Action Research for Burnout: Sample and Methodology

            In conducting action research, the researcher will observe two main variables related to burnout: job demands and job resources. It will observe a group of teachers in the school and look at their habits and their actions that may contribute or discourage the occurrence of burnout. Their actions shall be noted down while there are teaching and these actions will be put in a table for better presentation and analysis. Prior to the start of this method, however, the actions, which shall be the items for observation, shall be listed down. As the research continues, the researcher will take careful note of the actions and practices of these teachers, together with their perceptions of what they are doing.
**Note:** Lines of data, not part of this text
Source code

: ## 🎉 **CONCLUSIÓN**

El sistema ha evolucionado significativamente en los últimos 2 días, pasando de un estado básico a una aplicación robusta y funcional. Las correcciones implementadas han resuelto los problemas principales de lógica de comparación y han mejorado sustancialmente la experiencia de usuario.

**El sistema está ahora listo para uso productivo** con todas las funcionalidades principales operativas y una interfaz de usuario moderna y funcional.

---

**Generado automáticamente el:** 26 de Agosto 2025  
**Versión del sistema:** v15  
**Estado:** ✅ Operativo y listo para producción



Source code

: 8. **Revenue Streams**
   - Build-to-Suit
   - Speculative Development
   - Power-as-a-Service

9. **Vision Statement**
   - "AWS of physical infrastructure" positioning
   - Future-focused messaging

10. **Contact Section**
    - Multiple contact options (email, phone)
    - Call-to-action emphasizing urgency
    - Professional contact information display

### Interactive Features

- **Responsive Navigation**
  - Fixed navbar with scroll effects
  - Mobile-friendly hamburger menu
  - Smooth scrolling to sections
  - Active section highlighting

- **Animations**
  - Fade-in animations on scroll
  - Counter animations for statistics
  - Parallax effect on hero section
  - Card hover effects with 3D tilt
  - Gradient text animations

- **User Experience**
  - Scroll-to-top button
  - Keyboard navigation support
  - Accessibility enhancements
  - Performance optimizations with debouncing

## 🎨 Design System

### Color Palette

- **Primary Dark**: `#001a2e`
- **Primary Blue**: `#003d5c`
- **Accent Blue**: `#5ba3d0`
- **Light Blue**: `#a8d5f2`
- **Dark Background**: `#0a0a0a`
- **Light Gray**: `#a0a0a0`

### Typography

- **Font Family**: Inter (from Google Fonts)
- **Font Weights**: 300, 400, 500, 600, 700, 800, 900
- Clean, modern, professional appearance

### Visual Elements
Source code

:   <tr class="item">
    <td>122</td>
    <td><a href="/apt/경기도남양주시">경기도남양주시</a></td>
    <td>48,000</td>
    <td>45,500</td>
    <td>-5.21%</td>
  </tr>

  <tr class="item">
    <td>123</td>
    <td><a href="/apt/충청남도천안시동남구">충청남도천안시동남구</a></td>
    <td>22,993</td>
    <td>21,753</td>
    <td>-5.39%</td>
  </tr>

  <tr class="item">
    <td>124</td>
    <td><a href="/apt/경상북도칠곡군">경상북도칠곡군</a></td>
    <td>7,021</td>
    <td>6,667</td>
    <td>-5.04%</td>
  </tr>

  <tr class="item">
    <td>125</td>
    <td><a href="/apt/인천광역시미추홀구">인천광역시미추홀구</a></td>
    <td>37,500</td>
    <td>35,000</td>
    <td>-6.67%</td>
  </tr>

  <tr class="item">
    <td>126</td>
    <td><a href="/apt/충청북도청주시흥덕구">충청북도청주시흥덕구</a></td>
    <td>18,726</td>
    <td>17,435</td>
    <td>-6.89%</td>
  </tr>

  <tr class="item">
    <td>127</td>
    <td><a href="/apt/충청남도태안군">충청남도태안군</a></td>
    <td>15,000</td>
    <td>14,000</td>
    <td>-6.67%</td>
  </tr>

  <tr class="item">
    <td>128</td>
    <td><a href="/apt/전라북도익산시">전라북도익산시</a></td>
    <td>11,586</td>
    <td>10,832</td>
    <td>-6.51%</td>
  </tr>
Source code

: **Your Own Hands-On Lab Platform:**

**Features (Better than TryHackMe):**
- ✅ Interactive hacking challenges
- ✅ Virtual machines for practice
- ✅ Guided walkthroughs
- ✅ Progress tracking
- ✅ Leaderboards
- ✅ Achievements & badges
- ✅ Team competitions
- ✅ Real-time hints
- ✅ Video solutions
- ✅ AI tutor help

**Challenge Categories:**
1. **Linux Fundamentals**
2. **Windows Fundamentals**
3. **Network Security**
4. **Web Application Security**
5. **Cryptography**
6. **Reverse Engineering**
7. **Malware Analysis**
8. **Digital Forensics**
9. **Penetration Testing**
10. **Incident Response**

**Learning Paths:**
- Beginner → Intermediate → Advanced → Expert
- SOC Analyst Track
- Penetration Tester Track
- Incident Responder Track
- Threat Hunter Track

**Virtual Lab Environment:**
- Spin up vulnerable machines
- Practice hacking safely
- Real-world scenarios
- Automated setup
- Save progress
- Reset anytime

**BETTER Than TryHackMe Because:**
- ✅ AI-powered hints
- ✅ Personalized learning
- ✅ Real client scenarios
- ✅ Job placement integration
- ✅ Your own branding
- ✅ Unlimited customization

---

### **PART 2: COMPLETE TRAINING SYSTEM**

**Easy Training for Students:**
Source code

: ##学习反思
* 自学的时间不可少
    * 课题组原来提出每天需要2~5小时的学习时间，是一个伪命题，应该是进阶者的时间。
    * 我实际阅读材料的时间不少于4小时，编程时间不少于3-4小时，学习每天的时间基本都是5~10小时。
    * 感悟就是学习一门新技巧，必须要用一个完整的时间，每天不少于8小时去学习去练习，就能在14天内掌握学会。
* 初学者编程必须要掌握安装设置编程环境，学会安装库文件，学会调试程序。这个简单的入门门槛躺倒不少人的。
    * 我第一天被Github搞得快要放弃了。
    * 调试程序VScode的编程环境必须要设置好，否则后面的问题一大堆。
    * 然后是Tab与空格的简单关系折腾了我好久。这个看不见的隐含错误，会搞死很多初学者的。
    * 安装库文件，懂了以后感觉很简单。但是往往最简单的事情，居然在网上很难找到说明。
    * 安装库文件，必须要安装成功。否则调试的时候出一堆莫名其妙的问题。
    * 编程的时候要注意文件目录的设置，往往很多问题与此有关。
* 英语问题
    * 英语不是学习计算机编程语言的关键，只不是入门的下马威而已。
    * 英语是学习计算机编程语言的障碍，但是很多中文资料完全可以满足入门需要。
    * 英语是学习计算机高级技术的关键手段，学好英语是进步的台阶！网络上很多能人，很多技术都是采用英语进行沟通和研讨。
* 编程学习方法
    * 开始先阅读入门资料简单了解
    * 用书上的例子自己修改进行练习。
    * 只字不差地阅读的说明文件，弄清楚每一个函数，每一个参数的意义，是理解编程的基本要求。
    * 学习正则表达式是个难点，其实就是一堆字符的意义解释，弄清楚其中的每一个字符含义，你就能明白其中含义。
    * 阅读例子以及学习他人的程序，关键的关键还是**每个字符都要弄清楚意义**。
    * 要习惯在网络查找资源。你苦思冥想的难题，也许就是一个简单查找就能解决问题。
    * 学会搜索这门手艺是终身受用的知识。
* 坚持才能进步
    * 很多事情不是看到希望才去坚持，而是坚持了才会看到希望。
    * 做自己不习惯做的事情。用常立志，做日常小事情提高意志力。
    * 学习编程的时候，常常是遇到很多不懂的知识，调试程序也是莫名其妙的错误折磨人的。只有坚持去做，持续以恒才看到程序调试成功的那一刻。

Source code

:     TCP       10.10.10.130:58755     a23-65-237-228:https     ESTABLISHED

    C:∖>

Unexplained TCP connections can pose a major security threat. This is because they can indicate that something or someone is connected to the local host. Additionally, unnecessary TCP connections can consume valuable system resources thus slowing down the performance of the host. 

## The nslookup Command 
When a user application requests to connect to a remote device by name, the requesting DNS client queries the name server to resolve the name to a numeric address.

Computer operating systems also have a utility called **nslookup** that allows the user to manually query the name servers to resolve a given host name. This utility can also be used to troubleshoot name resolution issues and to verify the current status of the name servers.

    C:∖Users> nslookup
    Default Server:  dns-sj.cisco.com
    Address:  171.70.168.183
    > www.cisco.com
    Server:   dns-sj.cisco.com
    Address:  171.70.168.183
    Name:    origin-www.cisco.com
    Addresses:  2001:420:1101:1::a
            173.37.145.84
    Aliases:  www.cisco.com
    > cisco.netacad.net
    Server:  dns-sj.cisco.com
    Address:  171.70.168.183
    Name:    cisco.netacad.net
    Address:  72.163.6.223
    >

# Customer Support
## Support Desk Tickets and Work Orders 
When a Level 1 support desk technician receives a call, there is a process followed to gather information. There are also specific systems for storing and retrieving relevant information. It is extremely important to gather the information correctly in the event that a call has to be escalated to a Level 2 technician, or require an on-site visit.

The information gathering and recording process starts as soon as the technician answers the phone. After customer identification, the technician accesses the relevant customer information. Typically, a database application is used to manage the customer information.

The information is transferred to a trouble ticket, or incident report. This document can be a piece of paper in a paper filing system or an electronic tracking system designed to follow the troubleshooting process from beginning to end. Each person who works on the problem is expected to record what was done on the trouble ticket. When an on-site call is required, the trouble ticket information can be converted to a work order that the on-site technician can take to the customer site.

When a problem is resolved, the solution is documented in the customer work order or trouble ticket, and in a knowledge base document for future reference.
This way, a total understanding of the actions and perceptions of the teachers shall be gathered.

Action Research: Analysis and Resolution

            A narrative of the actions and practices of the teachers will be prepared for this project. Through these narratives, the particular actions of teachers will be observed at a more personal level. Those actions that contribute to the occurrence of burnout will be noted and highlighted. After this, particular methods of solving or lessening the impact of burnout will be identified. Such action solutions should be practicable and easy enough to follow. These actions will also be based on the teachers’ perceptions and present set of actions. Through the identification of these actions, it is hoped that the issue of burnout among teachers will be lessened.


Barcuh-Feldman, C., Brondolo, E., Ben-Dayan, D. & Schwartz, J. (2002). Sources of Social Support and Burnout, Job Satisfaction, and Productivity. Journal of Occupational Health Psychology, 7 (1), 84-93.

Demerouti, E., Bakker, A. B., Nachreiner, F., & Schaufeli, W. B. (2001). The Job Demands-Resources Model of Burnout. Journal of Applied Psychology, 86 (3), 499-512.

Freudenberger, H. K. (1974). Staff Burnout. Journal of Social Issues, 30(1), 159-165.

Heikkinen, H. L. T., Huttunen, R., & Syrjala, L. (2007). Action Research as Narrative: Five Principles for Validation. Education Action Research, 15 (1), 5-19.

Reason, P. & Bradbury, H. (2001) Handbook of Action Research. London: Sage.

Torbert, W. (2004). Action Inquiry: The Secret of Timely and Transforming Leadership. California: Berrett-Koehler Publishers.